La manifestazione, concentrata nelle immediate vicinanze del campo sportivo, si inserisce in un contesto più ampio di contestazione globale legata al conflitto israelo-palestinese e alla sua influenza anche in ambiti apparentemente distanti come lo sport.
La polemica centrale ruota attorno alla presunta affiliazione militare di tre dei sette atleti israeliani partecipanti: secondo gli organizzatori del presidio, si tratterebbe di membri attuali o ex appartenenti alle forze armate israeliane.
Questa circostanza è stata interpretata come un’espressione di militarizzazione dello sport e una forma di legittimazione di un conflitto percepito come profondamente ingiusto e disumanizzante.
L’iniziativa di protesta, organizzata dal Collettivo Autonomo Lavoratori Portuali di Genova, ha raccolto il sostegno di diverse realtà sociali e sindacali, tra cui l’USB Piemonte, il movimento Potere al Popolo e il coordinamento Cuneo per Gaza, evidenziando come la questione abbia trasceso i confini del singolo evento sportivo, diventando un simbolo di solidarietà verso il popolo palestinese.
Un elemento particolarmente emblematico e oggetto di critica è il netto contrasto tra l’esclusione dei concorrenti russi, motivata da ragioni geopolitiche, e la libera partecipazione di atleti provenienti da un paese accusato di gravi violazioni dei diritti umani e di crimini di guerra.

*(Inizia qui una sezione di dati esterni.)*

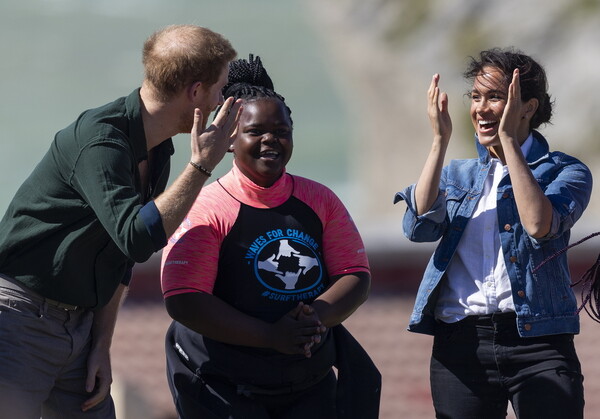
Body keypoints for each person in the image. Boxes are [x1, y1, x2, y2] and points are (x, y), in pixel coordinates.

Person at [0, 24, 241, 418]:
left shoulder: (157, 149)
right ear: (195, 92)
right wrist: (201, 165)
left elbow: (120, 261)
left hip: (78, 329)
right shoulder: (101, 140)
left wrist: (100, 344)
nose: (222, 99)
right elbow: (136, 238)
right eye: (219, 88)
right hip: (17, 318)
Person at [161, 54, 380, 419]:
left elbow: (355, 275)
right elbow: (184, 300)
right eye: (256, 131)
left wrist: (314, 319)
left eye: (281, 132)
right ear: (230, 139)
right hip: (224, 384)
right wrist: (270, 336)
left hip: (305, 377)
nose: (270, 141)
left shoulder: (319, 199)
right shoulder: (206, 206)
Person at [394, 47, 592, 418]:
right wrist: (439, 141)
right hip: (461, 344)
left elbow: (539, 225)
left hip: (539, 341)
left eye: (496, 97)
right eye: (476, 96)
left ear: (528, 107)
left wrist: (510, 144)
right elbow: (418, 227)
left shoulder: (567, 171)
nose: (481, 108)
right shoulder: (458, 175)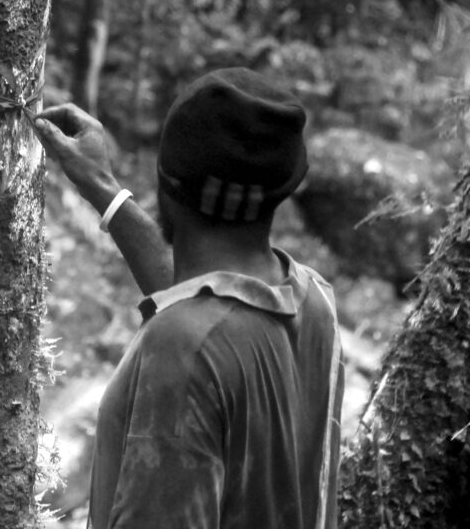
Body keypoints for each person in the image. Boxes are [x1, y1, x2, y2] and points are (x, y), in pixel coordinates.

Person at [34, 68, 344, 529]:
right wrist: (102, 188)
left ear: (166, 185)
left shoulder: (181, 349)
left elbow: (199, 332)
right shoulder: (316, 304)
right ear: (282, 193)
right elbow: (207, 300)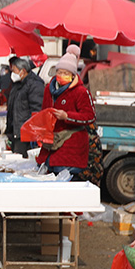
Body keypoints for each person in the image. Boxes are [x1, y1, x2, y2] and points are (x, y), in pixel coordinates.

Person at [35, 48, 96, 178]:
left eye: (65, 73)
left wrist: (67, 116)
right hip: (50, 146)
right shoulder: (48, 89)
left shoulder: (81, 92)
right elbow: (43, 112)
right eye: (59, 72)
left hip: (71, 148)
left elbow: (90, 117)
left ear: (73, 75)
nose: (61, 75)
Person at [5, 57, 45, 157]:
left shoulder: (34, 85)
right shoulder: (17, 85)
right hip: (16, 132)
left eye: (14, 70)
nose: (12, 74)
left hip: (27, 134)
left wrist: (33, 132)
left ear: (22, 71)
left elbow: (37, 110)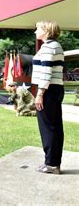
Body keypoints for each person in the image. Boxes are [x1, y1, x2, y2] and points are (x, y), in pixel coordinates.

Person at [32, 20, 64, 175]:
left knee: (47, 127)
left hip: (48, 91)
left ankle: (50, 164)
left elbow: (46, 72)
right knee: (56, 126)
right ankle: (54, 163)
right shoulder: (56, 46)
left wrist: (40, 94)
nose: (35, 31)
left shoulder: (47, 47)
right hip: (57, 89)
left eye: (37, 28)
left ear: (46, 30)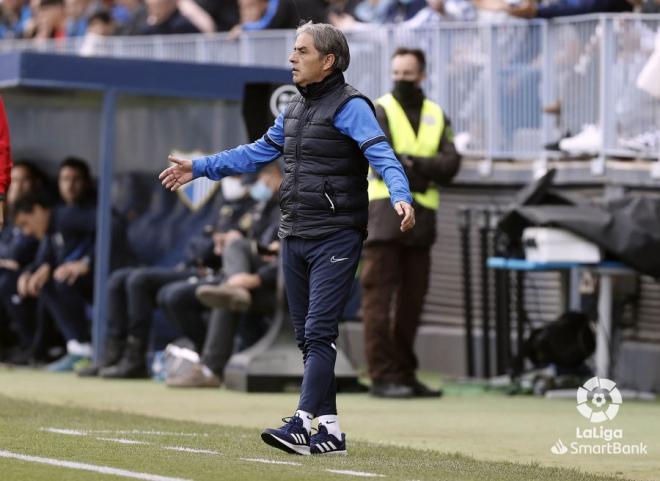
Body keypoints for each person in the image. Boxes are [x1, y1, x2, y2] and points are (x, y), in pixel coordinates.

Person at [159, 22, 414, 456]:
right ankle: (330, 430)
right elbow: (255, 152)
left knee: (318, 332)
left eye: (301, 51)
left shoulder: (352, 106)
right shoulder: (293, 109)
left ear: (328, 60)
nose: (292, 58)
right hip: (294, 233)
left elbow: (382, 154)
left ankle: (301, 423)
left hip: (336, 236)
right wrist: (199, 168)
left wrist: (400, 195)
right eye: (293, 50)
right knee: (309, 338)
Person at [361, 47, 460, 398]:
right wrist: (423, 169)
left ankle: (404, 373)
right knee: (378, 298)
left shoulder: (436, 113)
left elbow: (451, 166)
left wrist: (409, 165)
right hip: (385, 215)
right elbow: (380, 158)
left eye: (408, 73)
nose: (401, 79)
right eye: (397, 73)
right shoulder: (379, 108)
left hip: (423, 221)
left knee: (412, 301)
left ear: (422, 75)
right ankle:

Alessio Maglione, esponente del CALP Genova, ha sottolineato questa disuguaglianza, denunciando una selettività nell’applicazione dei criteri di partecipazione che appare profondamente inaccettabile.
Il presidio non è solo una contestazione sportiva, ma una riflessione più ampia sul ruolo dello sport nel contesto globale, sulla sua capacità di veicolare messaggi politici e sulla responsabilità delle istituzioni sportive nel promuovere valori di pace, giustizia e rispetto dei diritti umani.
La manifestazione si pone come un monito a non ridurre lo sport a un mero spettacolo, ma a riconoscere la sua potenzialità di strumento di cambiamento sociale e di denuncia delle ingiustizie.
Il silenzio, in questi casi, sarebbe una complicità.